GPU resource management and multi-node training infrastructure.

Implements the GPU sharing spec across three phases:

§Phase 1: VRAM Guard + Sequential Queue

  • Ledger: flock-based VRAM reservation with lease expiry (GPU-SHARE-001)
  • Guard: Pre-allocation VRAM check + post-init tracking (GPU-SHARE-002)
  • Wait: Polling wait queue with timeout (GPU-SHARE-003)
  • Profiler: Brick-phase profiler for GPU sharing ops (GPU-SHARE-005)
  • MPS: Experimental CUDA MPS support (opt-in, §1.5)

§Phase 2: Multi-Adapter Single-Process

See crate::finetune::multi_adapter_pipeline.
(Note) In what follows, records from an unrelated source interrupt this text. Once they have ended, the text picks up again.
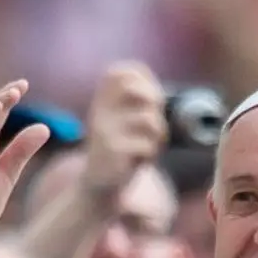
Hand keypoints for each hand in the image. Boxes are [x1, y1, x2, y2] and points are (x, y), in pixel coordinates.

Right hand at [79, 61, 167, 197]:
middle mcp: (100, 111)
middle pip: (137, 90)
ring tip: (150, 146)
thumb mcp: (125, 122)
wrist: (99, 186)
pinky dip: (152, 153)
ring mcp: (104, 131)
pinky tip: (142, 160)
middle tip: (154, 123)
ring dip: (158, 135)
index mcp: (102, 101)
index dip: (143, 79)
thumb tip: (159, 93)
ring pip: (148, 119)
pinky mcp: (112, 151)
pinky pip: (147, 144)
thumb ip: (139, 104)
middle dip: (155, 103)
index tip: (151, 98)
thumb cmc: (120, 151)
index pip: (120, 71)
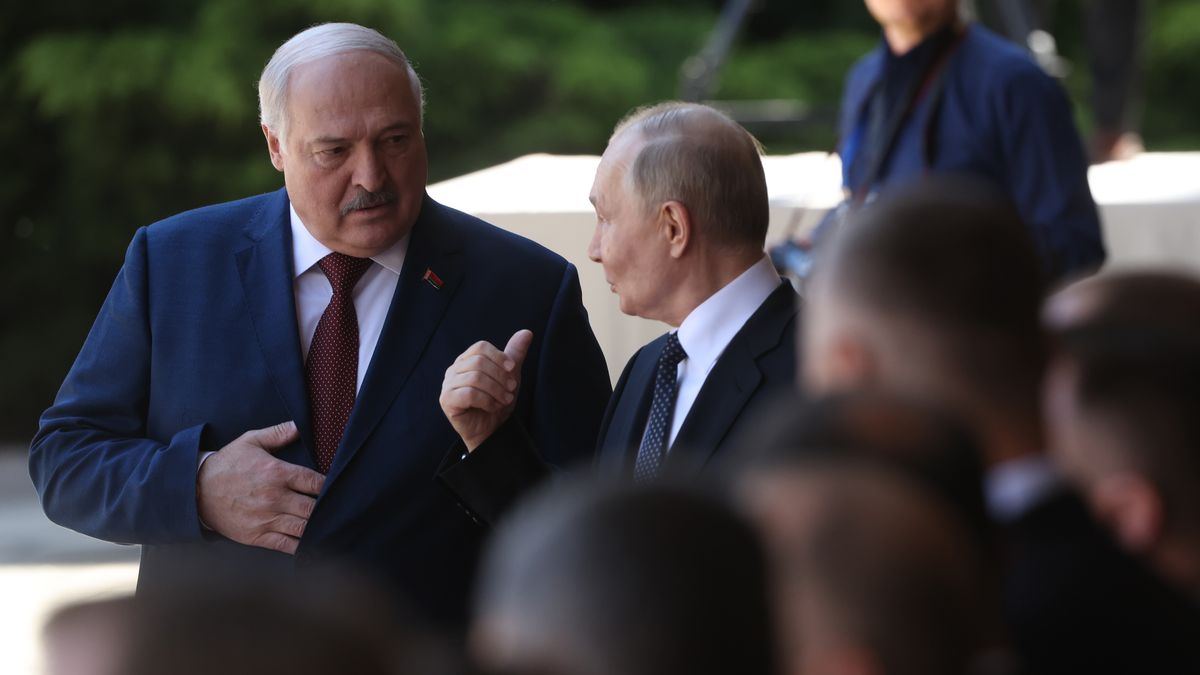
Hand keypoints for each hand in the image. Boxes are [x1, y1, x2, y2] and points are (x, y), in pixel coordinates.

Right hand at [196, 421, 324, 554]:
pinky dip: (303, 546)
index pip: (315, 482)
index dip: (328, 486)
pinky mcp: (257, 536)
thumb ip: (278, 433)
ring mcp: (266, 519)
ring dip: (318, 527)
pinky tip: (312, 543)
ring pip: (304, 528)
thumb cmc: (227, 465)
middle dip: (326, 509)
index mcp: (277, 473)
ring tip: (328, 526)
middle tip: (335, 509)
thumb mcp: (250, 441)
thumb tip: (299, 426)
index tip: (335, 487)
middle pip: (313, 508)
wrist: (195, 491)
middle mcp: (274, 498)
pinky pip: (287, 545)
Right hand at [440, 330, 532, 451]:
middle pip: (479, 362)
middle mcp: (454, 369)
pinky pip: (468, 394)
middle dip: (500, 376)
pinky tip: (493, 407)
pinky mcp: (447, 400)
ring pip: (475, 378)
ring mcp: (448, 385)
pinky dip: (486, 400)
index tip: (513, 370)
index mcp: (467, 360)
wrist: (491, 430)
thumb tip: (527, 332)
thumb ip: (515, 354)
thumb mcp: (511, 376)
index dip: (499, 357)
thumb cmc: (498, 401)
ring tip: (505, 400)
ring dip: (496, 390)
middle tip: (511, 389)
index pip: (481, 347)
§Phase 3: Multi-Node via Forjar

  • Cluster: Cluster YAML config schema + validation (§3.2)
  • Placement: Greedy job placement with FLOPS scoring (§3.3)
  • Coordinator: Checkpoint polling + leaderboard (§3.4)

Modules§

cluster
Cluster configuration for multi-node GPU training (GPU-SHARE Phase 3, §3.2).
coordinator
Checkpoint coordination for multi-node adapter training (GPU-SHARE Phase 3, §3.4).
error
GPU sharing error types (GPU-SHARE-001/002/003).
guard
VRAM Guard (GPU-SHARE-002).
ledger
VRAM Reservation Ledger (GPU-SHARE-001).
mps
Experimental CUDA MPS (Multi-Process Service) support (GPU-SHARE §1.5).
placement
Job placement algorithm for multi-node adapter training (GPU-SHARE Phase 3, §3.3).
profiler
Brick-phase profiler for GPU sharing operations (GPU-SHARE-005).
wait
Wait-for-VRAM polling queue (GPU-SHARE-003).